_GOAL OF THE EXERCISE_
Only a number is wanted here: how many lines in the entries below contain the word "roads".
[Start of Attachment]
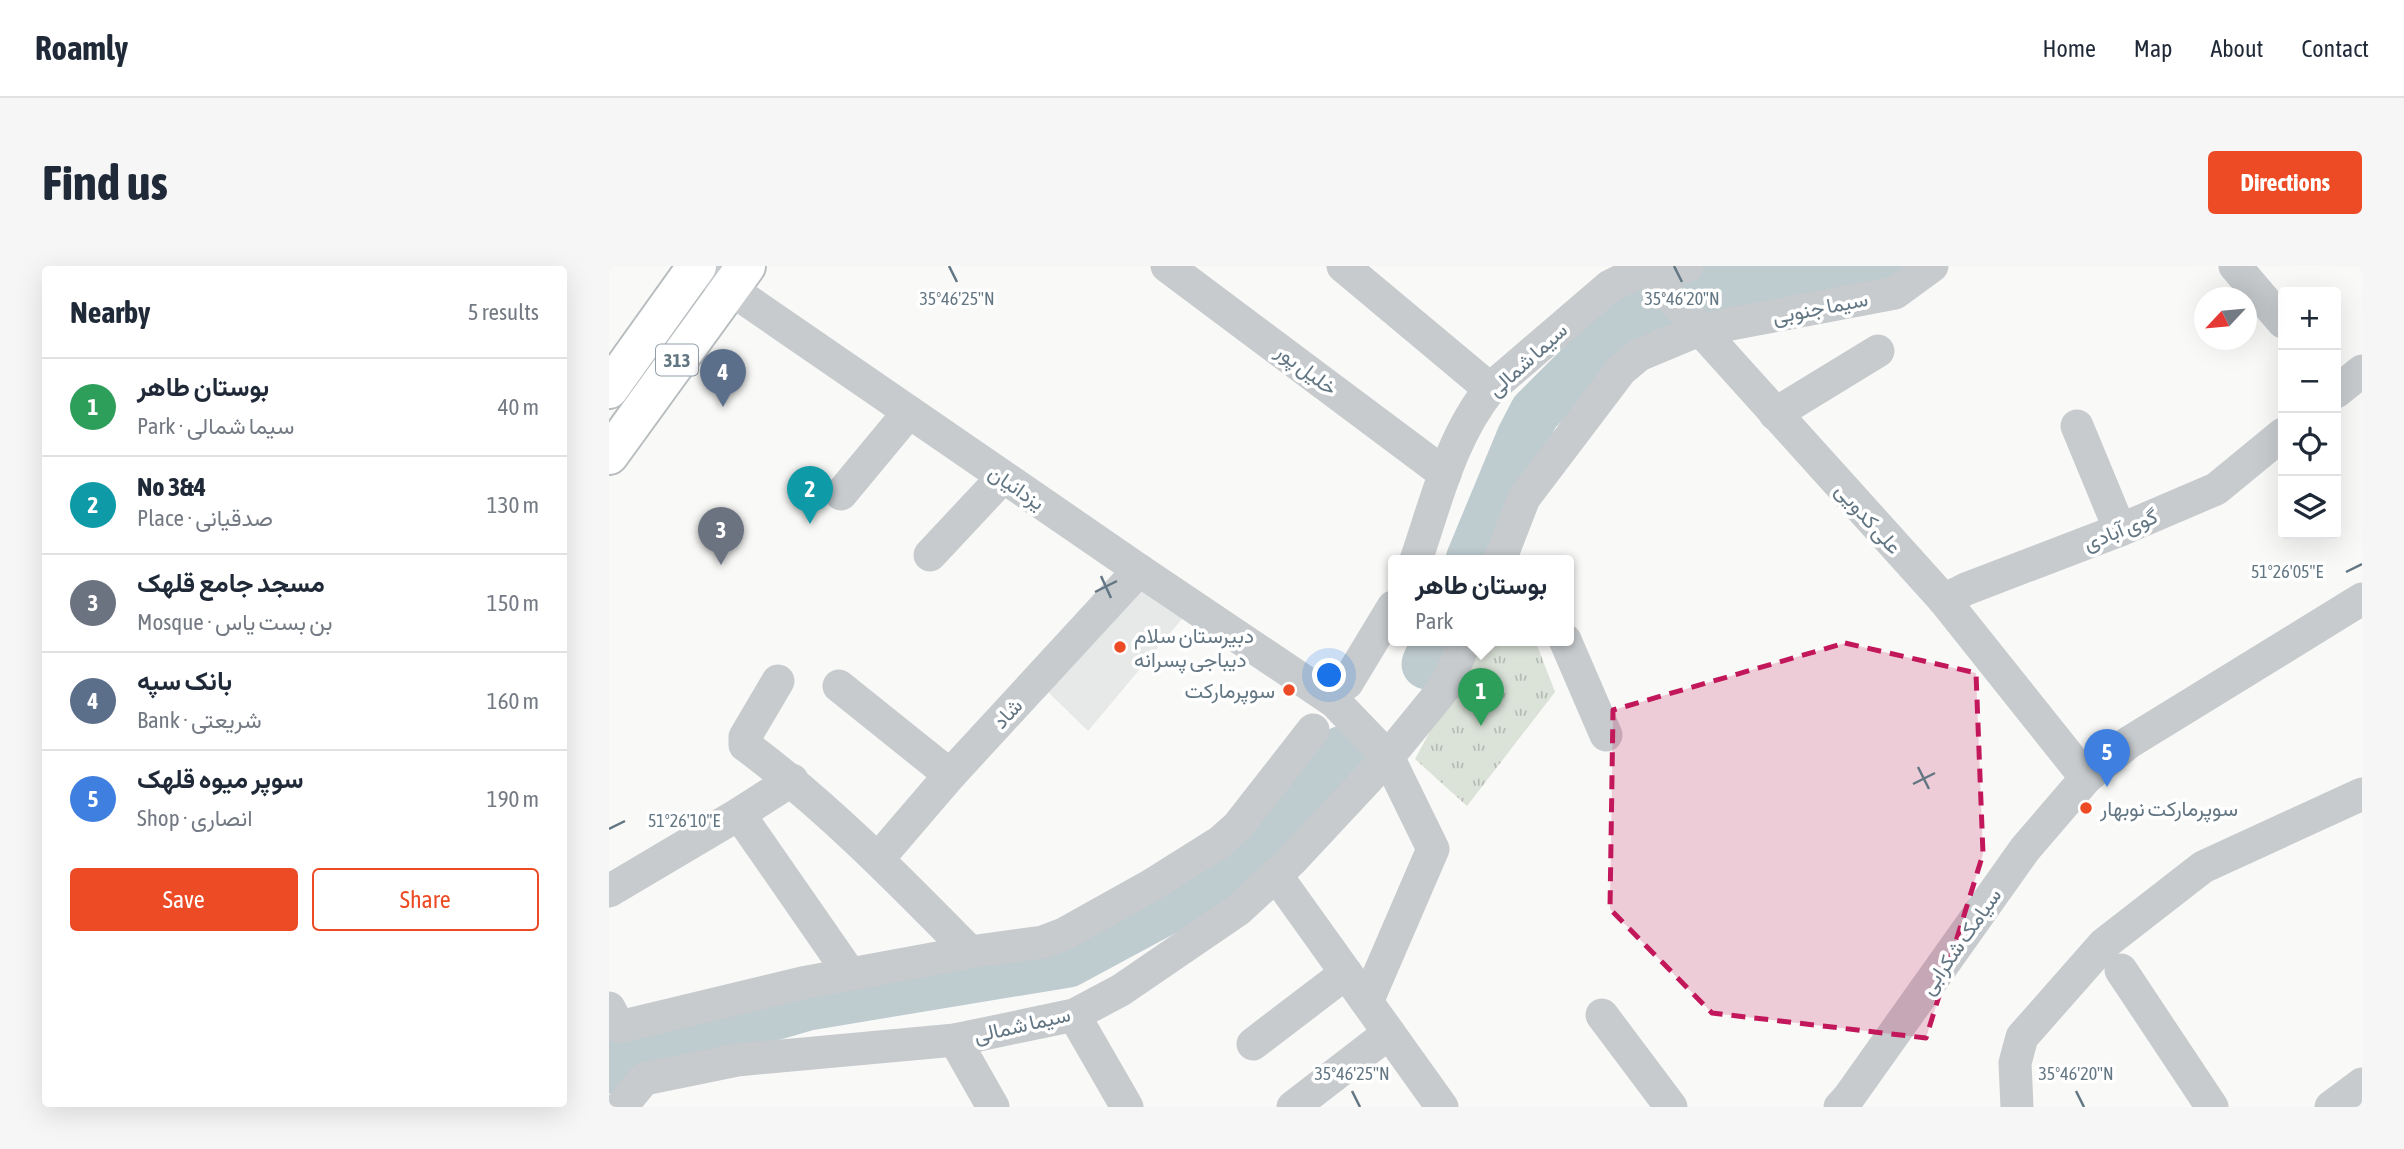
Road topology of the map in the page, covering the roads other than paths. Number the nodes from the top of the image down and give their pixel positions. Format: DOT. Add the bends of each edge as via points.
graph roads {
  1 [pos="1343,266"];
  2 [pos="1687,266"];
  3 [pos="1932,266"];
  4 [pos="2235,266"];
  5 [pos="1644,267"];
  6 [pos="1186,271"];
  7 [pos="719,272"];
  8 [pos="2278,316"];
  9 [pos="1699,330"];
  10 [pos="1878,351"];
  11 [pos="609,389"];
  12 [pos="1490,389"];
  13 [pos="909,412"];
  14 [pos="1776,414"];
  15 [pos="2077,426"];
  16 [pos="2278,439"];
  17 [pos="609,455"];
  18 [pos="1445,474"];
  19 [pos="1003,477"];
  20 [pos="841,494"];
  21 [pos="1515,524"];
  22 [pos="2120,530"];
  23 [pos="930,555"];
  24 [pos="1418,555"];
  25 [pos="1502,555"];
  26 [pos="1529,555"];
  27 [pos="1139,570"];
  28 [pos="2362,599"];
  29 [pos="1944,600"];
  30 [pos="1388,617"];
  31 [pos="1464,646"];
  32 [pos="1568,646"];
  33 [pos="778,681"];
  34 [pos="839,686"];
  35 [pos="1341,692"];
  36 [pos="1313,730"];
  37 [pos="1606,735"];
  38 [pos="1388,757"];
  39 [pos="950,775"];
  40 [pos="2085,778"];
  41 [pos="792,780"];
  42 [pos="2362,794"];
  43 [pos="739,814"];
  44 [pos="878,859"];
  45 [pos="1276,875"];
  46 [pos="609,891"];
  47 [pos="969,952"];
  48 [pos="2112,957"];
  49 [pos="1346,973"];
  50 [pos="851,974"];
  51 [pos="1367,1002"];
  52 [pos="1074,1015"];
  53 [pos="1602,1015"];
  54 [pos="614,1018"];
  55 [pos="1389,1032"];
  56 [pos="955,1040"];
  57 [pos="1253,1044"];
  58 [pos="2362,1084"];
  59 [pos="652,1093"];
  60 [pos="1849,1104"];
  61 [pos="621,1107"];
  62 [pos="993,1107"];
  63 [pos="1127,1107"];
  64 [pos="1293,1107"];
  65 [pos="1442,1107"];
  66 [pos="1671,1107"];
  67 [pos="2017,1107"];
  68 [pos="2213,1107"];
  69 [pos="2331,1107"];
  1 -- 12 [label="street"];
  2 -- 5 [label="street"];
  3 -- 9 [label="street, سیما جنوبی" via="1895,293"];
  4 -- 8 [label="street"];
  5 -- 9 [label="street, علی کدویی"];
  5 -- 12 [label="street, سیما شمالی" via="1610,286"];
  6 -- 18 [label="street, خلیل‌ پور"];
  7 -- 11 [label="main road, 313"];
  7 -- 13 [label="street, یزدانیان"];
  7 -- 17 [label="main road, 313"];
  9 -- 14 [label="street, علی کدویی"];
  9 -- 21 [label="street" via="1639,355 1621,370 1524,498"];
  10 -- 14 [label="street"];
  12 -- 18 [label="street, سیما شمالی" via="1475,407"];
  13 -- 19 [label="street, یزدانیان"];
  13 -- 20 [label="street"];
  14 -- 29 [label="street, علی کدویی"];
  15 -- 22 [label="street"];
  16 -- 22 [label="street, گوی آبادی" via="2216,489"];
  18 -- 24 [label="street, سیما شمالی"];
  19 -- 23 [label="street"];
  19 -- 27 [label="street, یزدانیان"];
  21 -- 25 [label="street"];
  21 -- 26 [label="street"];
  22 -- 29 [label="street, گوی آبادی"];
  27 -- 35 [label="street, یزدانیان"];
  27 -- 39 [label="street, شاد"];
  28 -- 40 [label="street, سیامک شکرابی" via="2128,743"];
  29 -- 40 [label="street, علی کدویی"];
  30 -- 35 [label="street"];
  31 -- 38 [label="street, سیما شمالی" via="1441,692"];
  32 -- 37 [label="street"];
  33 -- 41 [label="street" via="744,741"];
  34 -- 39 [label="street"];
  35 -- 38 [label="street, یزدانیان"];
  36 -- 47 [label="street" via="1238,826 1220,842 1079,928 1043,942"];
  38 -- 45 [label="street, سیما شمالی"];
  38 -- 51 [label="street" via="1433,849"];
  39 -- 44 [label="street, شاد"];
  40 -- 60 [label="street, سیامک شکرابی" via="2025,849"];
  41 -- 43 [label="street"];
  41 -- 44 [label="street"];
  42 -- 48 [label="street" via="2203,867"];
  43 -- 46 [label="street"];
  43 -- 50 [label="street"];
  44 -- 47 [label="street"];
  45 -- 49 [label="street"];
  45 -- 52 [label="street, سیما شمالی" via="1238,910 1121,990"];
  47 -- 50 [label="street"];
  48 -- 67 [label="street" via="2022,1037 2015,1063"];
  48 -- 68 [label="street"];
  49 -- 51 [label="street"];
  49 -- 57 [label="street"];
  50 -- 54 [label="street"];
  51 -- 55 [label="street"];
  52 -- 56 [label="street, سیما شمالی"];
  52 -- 63 [label="street"];
  53 -- 66 [label="street"];
  55 -- 64 [label="street"];
  55 -- 65 [label="street"];
  56 -- 59 [label="street, سیما شمالی" via="737,1060"];
  56 -- 62 [label="street"];
  58 -- 69 [label="street"];
  59 -- 61 [label="street, سیما شمالی"];
}
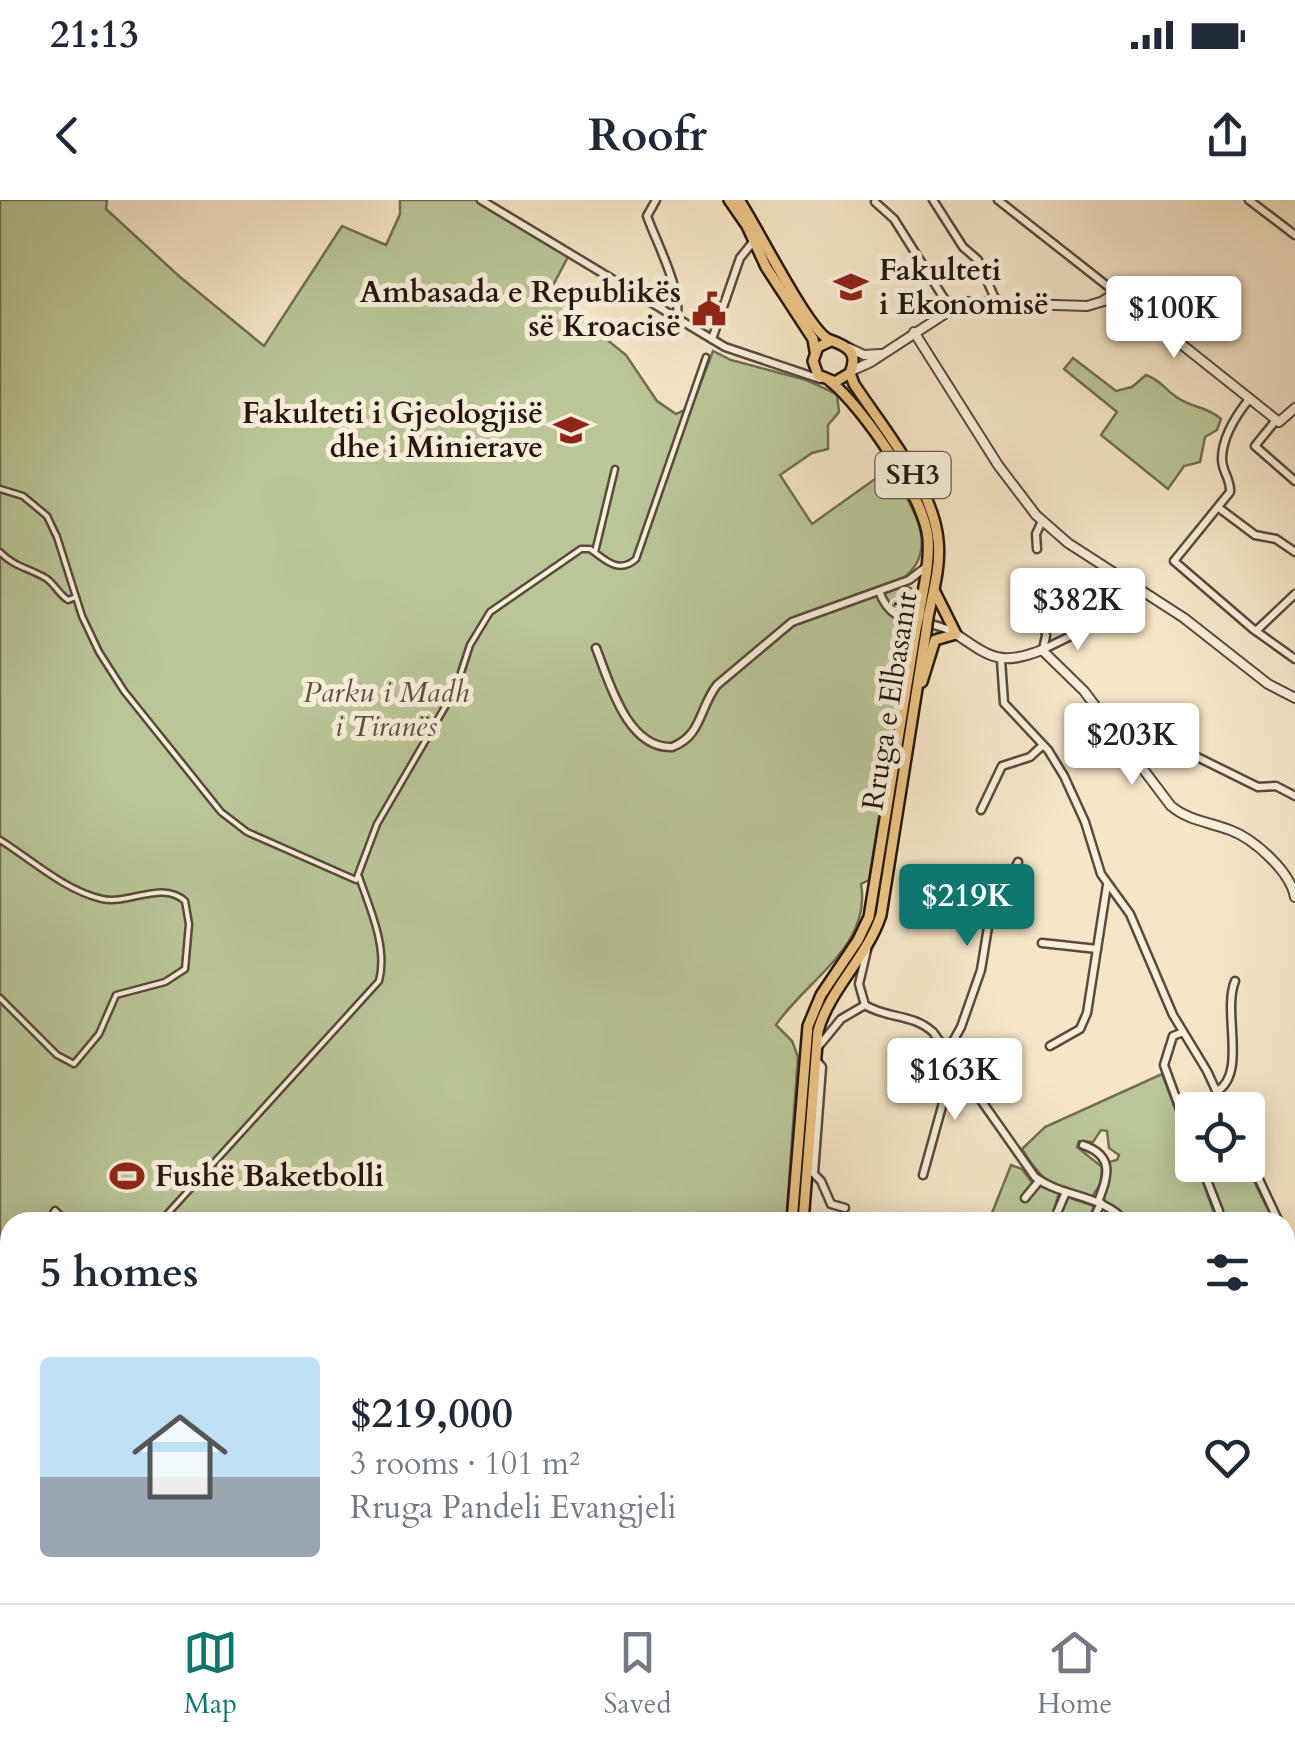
[End of Attachment]
_SOLUTION_
2